* Prompt 1
Rewrite the entries from their start through the line containing "ephah of barley.</p>", changing "rebuke" to "chide" and keeping everything else the same. Omit the pictures.

________________________________________

The CastanetTM Product Family

Introducing Castanet

Contents

Castanet
Channels

HTML Channels
Executable Channels
Plugins

Tuners
Transmitters
Publisher
Gateways
Proxies

Castanet

Marimba's Castanet is a system for distributing, installing, and updating software and content over intranets and the Internet. Castanet's unit of distribution is called a channel; a channel can be a Java program or a Website. Channel developers create a channel's files with conventional programming or Website development tools. They use the Castanet Publisher to copy a channel's files to a Castanet Transmitter. Anyone can use a free Castanet Tuner to subscribe to a published channel. Subscribing downloads and installs a channel, which can then be run or displayed from the user's disk. Each channel includes a developer-provided schedule which the Tuner uses to automatically keep the channel current, downloading new and modified files as they are republished to the channel's Transmitter.

At first glance, Castanet might seem similar to downloading with FTP or a Web browser. In fact, Castanet goes far beyond FTP and browsers:

Channels

There are presently four kinds of Castanet channels:

  1. An HTML channel is a Website, meaning the files subordinate to a designated directory.
  2. A presentation channel is a simple application whose graphical user interface and optional scripts are created with Marimba's Bongo presentation builder.
  3. An applet channel is a Java applet.
  4. An application channel is a Java application.

Users subscribe to channels with a Castanet Tuner. They can launch subscribed channels either from the Tuner or from a mechanism provided by their desktop, such as choosing a channel from a menu or double-clicking on an icon representing the channel.

________________________________________

* Prompt 2
Carry on the description of the Castanet product family from where it stops.

________________________________________

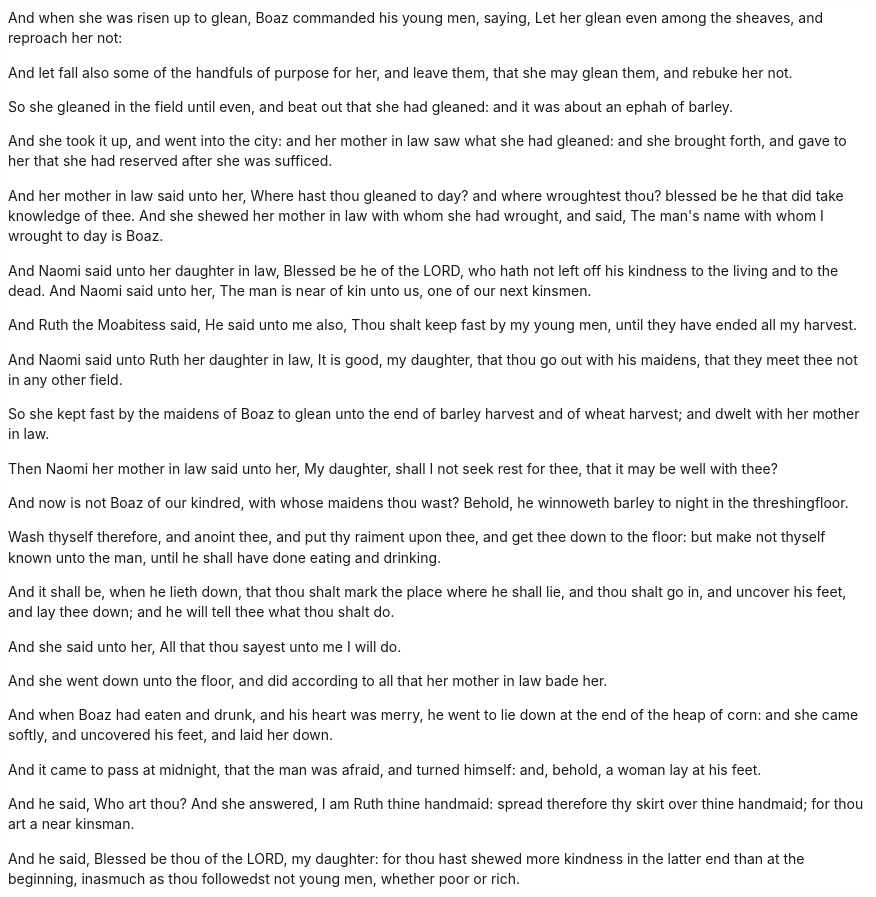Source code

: <p id="kjvrut-2:15">And when she was risen up to glean, Boaz commanded his young men, saying, Let her glean even among the sheaves, and reproach her not:</p>

<p id="kjvrut-2:16">And let fall also some of the handfuls of purpose for her, and leave them, that she may glean them, and rebuke her not.</p>

<p id="kjvrut-2:17">So she gleaned in the field until even, and beat out that she had gleaned: and it was about an ephah of barley.</p>

<p id="kjvrut-2:18">And she took it up, and went into the city: and her mother in law saw what she had gleaned: and she brought forth, and gave to her that she had reserved after she was sufficed.</p>

<p id="kjvrut-2:19">And her mother in law said unto her, Where hast thou gleaned to day? and where wroughtest thou? blessed be he that did take knowledge of thee. And she shewed her mother in law with whom she had wrought, and said, The man's name with whom I wrought to day is Boaz.</p>

<p id="kjvrut-2:20">And Naomi said unto her daughter in law, Blessed be he of the LORD, who hath not left off his kindness to the living and to the dead. And Naomi said unto her, The man is near of kin unto us, one of our next kinsmen.</p>

<p id="kjvrut-2:21">And Ruth the Moabitess said, He said unto me also, Thou shalt keep fast by my young men, until they have ended all my harvest.</p>

<p id="kjvrut-2:22">And Naomi said unto Ruth her daughter in law, It is good, my daughter, that thou go out with his maidens, that they meet thee not in any other field.</p>

<p id="kjvrut-2:23">So she kept fast by the maidens of Boaz to glean unto the end of barley harvest and of wheat harvest; and dwelt with her mother in law.</p>

<p id="kjvrut-3:1">Then Naomi her mother in law said unto her, My daughter, shall I not seek rest for thee, that it may be well with thee?</p>

<p id="kjvrut-3:2">And now is not Boaz of our kindred, with whose maidens thou wast? Behold, he winnoweth barley to night in the threshingfloor.</p>

<p id="kjvrut-3:3">Wash thyself therefore, and anoint thee, and put thy raiment upon thee, and get thee down to the floor: but make not thyself known unto the man, until he shall have done eating and drinking.</p>

<p id="kjvrut-3:4">And it shall be, when he lieth down, that thou shalt mark the place where he shall lie, and thou shalt go in, and uncover his feet, and lay thee down; and he will tell thee what thou shalt do.</p>

<p id="kjvrut-3:5">And she said unto her, All that thou sayest unto me I will do.</p>

<p id="kjvrut-3:6">And she went down unto the floor, and did according to all that her mother in law bade her.</p>

<p id="kjvrut-3:7">And when Boaz had eaten and drunk, and his heart was merry, he went to lie down at the end of the heap of corn: and she came softly, and uncovered his feet, and laid her down.</p>

<p id="kjvrut-3:8">And it came to pass at midnight, that the man was afraid, and turned himself: and, behold, a woman lay at his feet.</p>

<p id="kjvrut-3:9">And he said, Who art thou? And she answered, I am Ruth thine handmaid: spread therefore thy skirt over thine handmaid; for thou art a near kinsman.</p>

<p id="kjvrut-3:10">And he said, Blessed be thou of the LORD, my daughter: for thou hast shewed more kindness in the latter end than at the beginning, inasmuch as thou followedst not young men, whether poor or rich.</p>
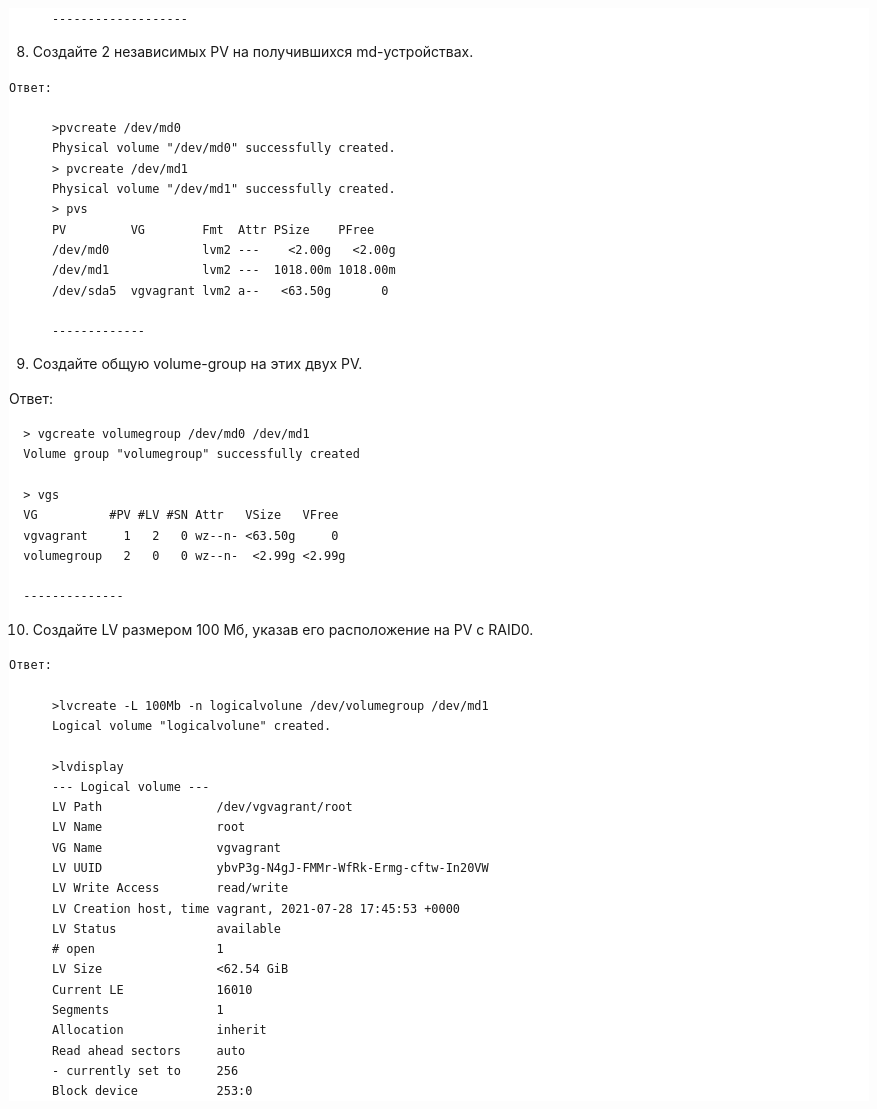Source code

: 		  -------------------
  
  8. Создайте 2 независимых PV на получившихся md-устройствах.
  
	Ответ:
	
		  >pvcreate /dev/md0
		  Physical volume "/dev/md0" successfully created.
		  > pvcreate /dev/md1
		  Physical volume "/dev/md1" successfully created.
		  > pvs
		  PV         VG        Fmt  Attr PSize    PFree
		  /dev/md0             lvm2 ---    <2.00g   <2.00g
		  /dev/md1             lvm2 ---  1018.00m 1018.00m
		  /dev/sda5  vgvagrant lvm2 a--   <63.50g       0

		  -------------
  
  9. Создайте общую volume-group на этих двух PV.
  
  Ответ:
  
	  > vgcreate volumegroup /dev/md0 /dev/md1
	  Volume group "volumegroup" successfully created

	  > vgs
	  VG          #PV #LV #SN Attr   VSize   VFree
	  vgvagrant     1   2   0 wz--n- <63.50g     0
	  volumegroup   2   0   0 wz--n-  <2.99g <2.99g

	  --------------
 10. Создайте LV размером 100 Мб, указав его расположение на PV с RAID0.
 
	Ответ:
	  
		  >lvcreate -L 100Mb -n logicalvolune /dev/volumegroup /dev/md1
		  Logical volume "logicalvolune" created.

		  >lvdisplay
		  --- Logical volume ---
		  LV Path                /dev/vgvagrant/root
		  LV Name                root
		  VG Name                vgvagrant
		  LV UUID                ybvP3g-N4gJ-FMMr-WfRk-Ermg-cftw-In20VW
		  LV Write Access        read/write
		  LV Creation host, time vagrant, 2021-07-28 17:45:53 +0000
		  LV Status              available
		  # open                 1
		  LV Size                <62.54 GiB
		  Current LE             16010
		  Segments               1
		  Allocation             inherit
		  Read ahead sectors     auto
		  - currently set to     256
		  Block device           253:0
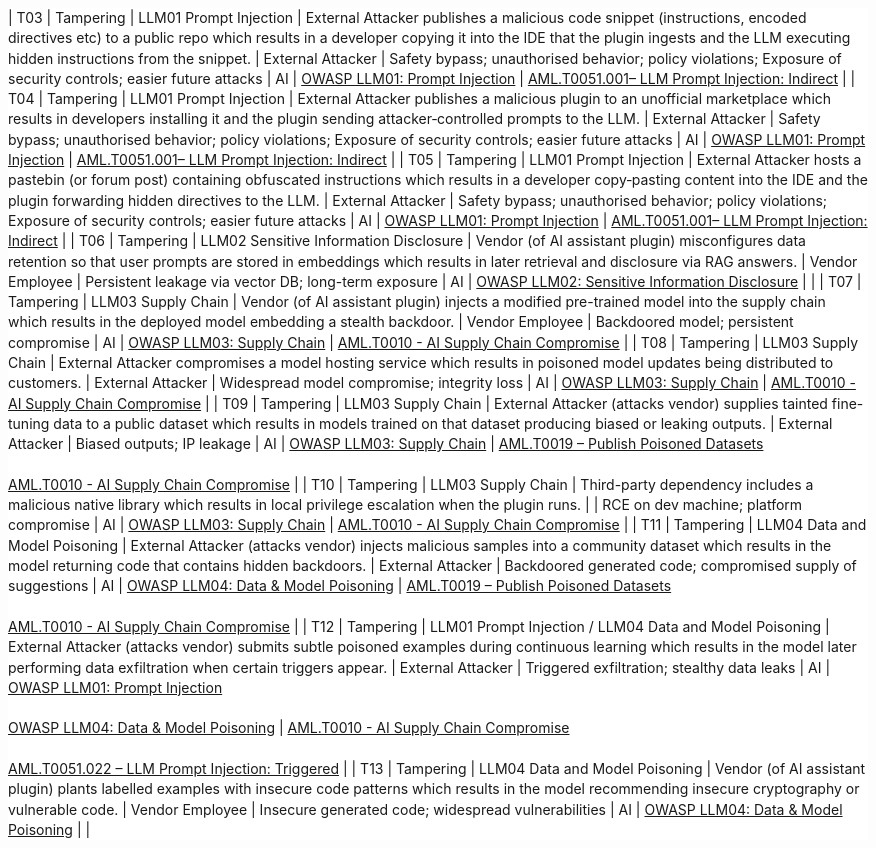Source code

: | T03 | Tampering | LLM01 Prompt Injection | External Attacker publishes a malicious code snippet (instructions, encoded directives etc) to a public repo which results in a developer copying it into the IDE that the plugin ingests and the LLM executing hidden instructions from the snippet. | External Attacker | Safety bypass; unauthorised behavior; policy violations; Exposure of security controls; easier future attacks | AI | [OWASP LLM01: Prompt Injection](https://genai.owasp.org/llmrisk/llm01-prompt-injection/) | [AML.T0051.001– LLM Prompt Injection: Indirect](https://atlas.mitre.org/techniques/AML.T0051.001) |
| T04 | Tampering | LLM01 Prompt Injection | External Attacker publishes a malicious plugin to an unofficial marketplace which results in developers installing it and the plugin sending attacker‑controlled prompts to the LLM. | External Attacker | Safety bypass; unauthorised behavior; policy violations; Exposure of security controls; easier future attacks | AI | [OWASP LLM01: Prompt Injection](https://genai.owasp.org/llmrisk/llm01-prompt-injection/) | [AML.T0051.001– LLM Prompt Injection: Indirect](https://atlas.mitre.org/techniques/AML.T0051.001) |
| T05 | Tampering | LLM01 Prompt Injection | External Attacker hosts a pastebin (or forum post) containing obfuscated instructions which results in a developer copy‑pasting content into the IDE and the plugin forwarding hidden directives to the LLM. | External Attacker | Safety bypass; unauthorised behavior; policy violations; Exposure of security controls; easier future attacks | AI | [OWASP LLM01: Prompt Injection](https://genai.owasp.org/llmrisk/llm01-prompt-injection/) | [AML.T0051.001– LLM Prompt Injection: Indirect](https://atlas.mitre.org/techniques/AML.T0051.001) |
| T06 | Tampering | LLM02 Sensitive Information Disclosure | Vendor (of AI assistant plugin) misconfigures data retention so that user prompts are stored in embeddings which results in later retrieval and disclosure via RAG answers. | Vendor Employee | Persistent leakage via vector DB; long-term exposure | AI | [OWASP LLM02: Sensitive Information Disclosure](https://genai.owasp.org/llmrisk/llm022025-sensitive-information-disclosure/) |  |
| T07 | Tampering | LLM03 Supply Chain | Vendor (of AI assistant plugin) injects a modified pre-trained model into the supply chain which results in the deployed model embedding a stealth backdoor. | Vendor Employee | Backdoored model; persistent compromise | AI | [OWASP LLM03: Supply Chain](https://genai.owasp.org/llmrisk/llm032025-supply-chain/) | [AML.T0010 - AI Supply Chain Compromise](https://atlas.mitre.org/techniques/AML.T0010) |
| T08 | Tampering | LLM03 Supply Chain | External Attacker compromises a model hosting service which results in poisoned model updates being distributed to customers. | External Attacker | Widespread model compromise; integrity loss | AI | [OWASP LLM03: Supply Chain](https://genai.owasp.org/llmrisk/llm032025-supply-chain/) | [AML.T0010 - AI Supply Chain Compromise](https://atlas.mitre.org/techniques/AML.T0010) |
| T09 | Tampering | LLM03 Supply Chain | External Attacker (attacks vendor) supplies tainted fine-tuning data to a public dataset which results in models trained on that dataset producing biased or leaking outputs. | External Attacker | Biased outputs; IP leakage | AI | [OWASP LLM03: Supply Chain](https://genai.owasp.org/llmrisk/llm032025-supply-chain/) | [AML.T0019 – Publish Poisoned Datasets](https://atlas.mitre.org/techniques/AML.T0019)<br><br>[AML.T0010 - AI Supply Chain Compromise](https://atlas.mitre.org/techniques/AML.T0010) |
| T10 | Tampering | LLM03 Supply Chain | Third-party dependency includes a malicious native library which results in local privilege escalation when the plugin runs. |  | RCE on dev machine; platform compromise | AI | [OWASP LLM03: Supply Chain](https://genai.owasp.org/llmrisk/llm032025-supply-chain/) | [AML.T0010 - AI Supply Chain Compromise](https://atlas.mitre.org/techniques/AML.T0010) |
| T11 | Tampering | LLM04 Data and Model Poisoning | External Attacker (attacks vendor) injects malicious samples into a community dataset which results in the model returning code that contains hidden backdoors. | External Attacker | Backdoored generated code; compromised supply of suggestions | AI | [OWASP LLM04: Data & Model Poisoning](https://genai.owasp.org/llmrisk/llm04-data-and-model-poisoning/) | [AML.T0019 – Publish Poisoned Datasets](https://atlas.mitre.org/techniques/AML.T0019)<br><br>[AML.T0010 - AI Supply Chain Compromise](https://atlas.mitre.org/techniques/AML.T0010) |
| T12 | Tampering | LLM01 Prompt Injection / LLM04 Data and Model Poisoning | External Attacker (attacks vendor) submits subtle poisoned examples during continuous learning which results in the model later performing data exfiltration when certain triggers appear. | External Attacker | Triggered exfiltration; stealthy data leaks | AI | [OWASP LLM01: Prompt Injection](https://genai.owasp.org/llmrisk/llm01-prompt-injection/)<br><br>[OWASP LLM04: Data & Model Poisoning](https://genai.owasp.org/llmrisk/llm04-data-and-model-poisoning/) | [AML.T0010 - AI Supply Chain Compromise](https://atlas.mitre.org/techniques/AML.T0010)<br><br>[AML.T0051.022 – LLM Prompt Injection: Triggered](https://atlas.mitre.org/techniques/AML.T0051.002) |
| T13 | Tampering | LLM04 Data and Model Poisoning | Vendor (of AI assistant plugin) plants labelled examples with insecure code patterns which results in the model recommending insecure cryptography or vulnerable code. | Vendor Employee | Insecure generated code; widespread vulnerabilities | AI | [OWASP LLM04: Data & Model Poisoning](https://genai.owasp.org/llmrisk/llm04-data-and-model-poisoning/) |  |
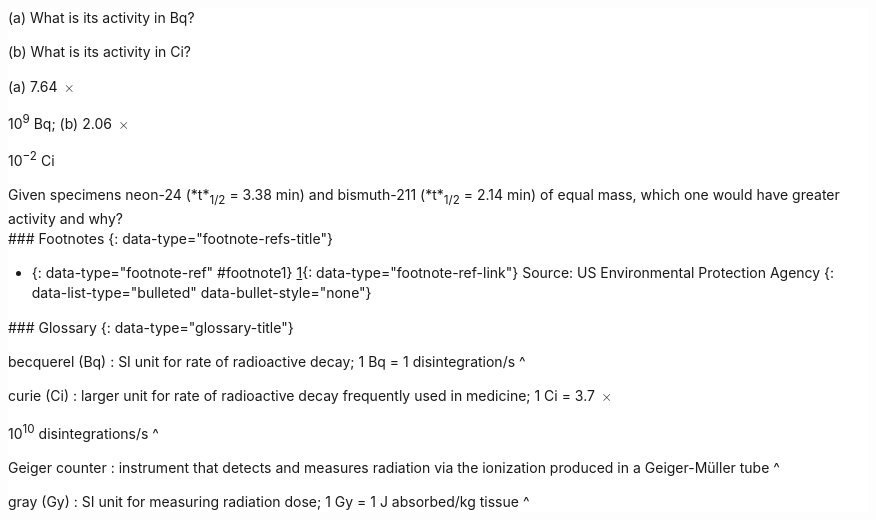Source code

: (a) What is its activity in Bq?

(b) What is its activity in Ci?

</div>
<div data-type="solution" markdown="1">
(a) 7.64 <math xmlns="http://www.w3.org/1998/Math/MathML"><mo>×</mo></math>

 10<sup>9</sup> Bq; (b) 2.06 <math xmlns="http://www.w3.org/1998/Math/MathML"><mo>×</mo></math>

 10<sup>−2</sup> Ci

</div>
</div>

<div data-type="exercise">
<div data-type="problem" markdown="1">
Given specimens neon-24 (*t*<sub>1/2</sub> = 3.38 min) and bismuth-211 (*t*<sub>1/2</sub> = 2.14 min) of equal mass, which one would have greater activity and why?

</div>
</div>

<div data-type="footnote-refs" markdown="1">
### Footnotes
{: data-type="footnote-refs-title"}

* {: data-type="footnote-ref" #footnote1} [1](#footnote-ref1){: data-type="footnote-ref-link"} <span data-type="footnote-ref-content">Source: US Environmental Protection Agency</span>
{: data-list-type="bulleted" data-bullet-style="none"}

</div>

<div data-type="glossary" markdown="1">
### Glossary
{: data-type="glossary-title"}

becquerel (Bq)
: SI unit for rate of radioactive decay; 1 Bq = 1 disintegration/s
^

curie (Ci)
: larger unit for rate of radioactive decay frequently used in medicine; 1 Ci = 3.7
  <math xmlns="http://www.w3.org/1998/Math/MathML"><mo>×</mo></math>
  
  10<sup>10</sup> disintegrations/s
^

Geiger counter
: instrument that detects and measures radiation via the ionization produced in a Geiger-Müller tube
^

gray (Gy)
: SI unit for measuring radiation dose; 1 Gy = 1 J absorbed/kg tissue
^
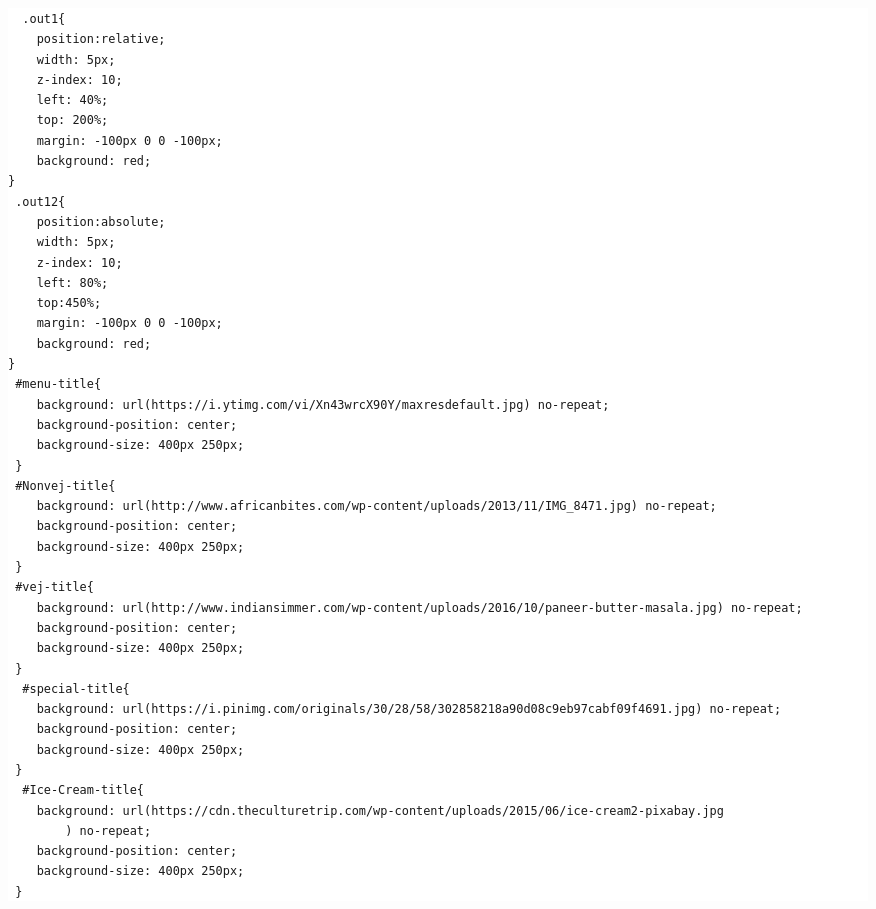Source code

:      .out1{
        position:relative;
        width: 5px;
        z-index: 10;
        left: 40%;
        top: 200%;
        margin: -100px 0 0 -100px;
        background: red;
    }
     .out12{
        position:absolute;
        width: 5px;
        z-index: 10;
        left: 80%;
        top:450%;
        margin: -100px 0 0 -100px;
        background: red;
    }
     #menu-title{
     	background: url(https://i.ytimg.com/vi/Xn43wrcX90Y/maxresdefault.jpg) no-repeat;
     	background-position: center;
     	background-size: 400px 250px;
     }
     #Nonvej-title{
     	background: url(http://www.africanbites.com/wp-content/uploads/2013/11/IMG_8471.jpg) no-repeat;
     	background-position: center;
     	background-size: 400px 250px;
     }
     #vej-title{
     	background: url(http://www.indiansimmer.com/wp-content/uploads/2016/10/paneer-butter-masala.jpg) no-repeat;
     	background-position: center;
     	background-size: 400px 250px;
     }
      #special-title{
     	background: url(https://i.pinimg.com/originals/30/28/58/302858218a90d08c9eb97cabf09f4691.jpg) no-repeat;
     	background-position: center;
     	background-size: 400px 250px;
     }
      #Ice-Cream-title{
     	background: url(https://cdn.theculturetrip.com/wp-content/uploads/2015/06/ice-cream2-pixabay.jpg
     		) no-repeat;
     	background-position: center;
     	background-size: 400px 250px;
     }
     
     
     
     
  </style>
	<!-- Bootstrap CSS -->
	<link rel="stylesheet" href="https://stackpath.bootstrapcdn.com/bootstrap/4.5.0/css/bootstrap.min.css" integrity="sha384-9aIt2nRpC12Uk9gS9baDl411NQApFmC26EwAOH8WgZl5MYYxFfc+NcPb1dKGj7Sk" crossorigin="anonymous">
    <link href="https://fonts.googleapis.com/css2?family=Oxygen:wght@300&display=swap" rel="stylesheet">
    <link href="https://fonts.googleapis.com/css2?family=Lora:wght@400;500&display=swap" rel="stylesheet">
    <link rel="stylesheet" type="text/css" href="style.css">
    <link rel="stylesheet" href="https://use.fontawesome.com/releases/v5.7.0/css/all.css" integrity="sha384-lZN37f5QGtY3VHgisS14W3ExzMWZxybE1SJSEsQp9S+oqd12jhcu+A56Ebc1zFSJ" crossorigin="anonymous">
    <link rel="stylesheet" href="https://maxcdn.bootstrapcdn.com/bootstrap/4.0.0-alpha.6/css/bootstrap.min.css" integrity="sha384-rwoIResjU2yc3z8GV/NPeZWAv56rSmLldC3R/AZzGRnGxQQKnKkoFVhFQhNUwEyJ" crossorigin="anonymous">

________________________________________

* Answer 1
Source code

: <p id="kjvrut-2:15">And when she was risen up to glean, Boaz commanded his young men, saying, Let her glean even among the sheaves, and reproach her not:</p>

<p id="kjvrut-2:16">And let fall also some of the handfuls of purpose for her, and leave them, that she may glean them, and chide her not.</p>

<p id="kjvrut-2:17">So she gleaned in the field until even, and beat out that she had gleaned: and it was about an ephah of barley.</p>

* Answer 2
Each subscribed channel has an automatic update frequency that is specified by its developer (users can also direct the Tuner to check for updates). That frequency can be as high as every few minutes or as low as monthly. When it's time to check for updates to a channel, the Tuner contacts the channel's Transmitter, downloads and installs the updates, if any. Applet and application channels can be written to absorb updates while they are running, and channel developers can specify that a channel is to be launched automatically when the Tuner receives an update for it.

HTML Channels

An HTML channel is a Website: a collection of Web pages and media files rooted in a common directory, with a designated first page that may link to other pages. The Castanet Tuner launches subscribed HTML channels by passing them to Web browsers. An HTML channel can contain links to pages outside itself, which will work if the network is available. Internal links work whether the computer is connected to the network or not.

A developer can designate an HTML channel as incremental. Whereas an ordinary HTML channel is downloaded completely when a user subscribes to it, an incremental HTML channel is downloaded page-by-page in response to user clicks. In this way, the just-subscribed channel is viewable almost immediately. After several minutes, the Tuner automatically transfers the remainder of an incremental HTML channel, or the user can direct to Tuner to complete the download immediately.

HTML channel developers can "instrument" their pages to log image displays and link clicks, which might represent advertising impressions and click-throughs, for example. Logging continues whether the user is connected to the network or not. The Tuner sends a channel's log to the channel's Transmitter its next update request; the log can be read by a Transmitter plugin written by the channel developer.

Executable Channels

Presentation, applet, and application channels can all be considered executable channels. All executable channels can run on any Java platform, and all of them are subject to the Java applet security model, which provides the best protection for downloadable software. However, the applet security model is relaxed for channels in one important way: Each channel can read or write one directory on the local file system; the Tuner ensures that a channel can access only its designated directory.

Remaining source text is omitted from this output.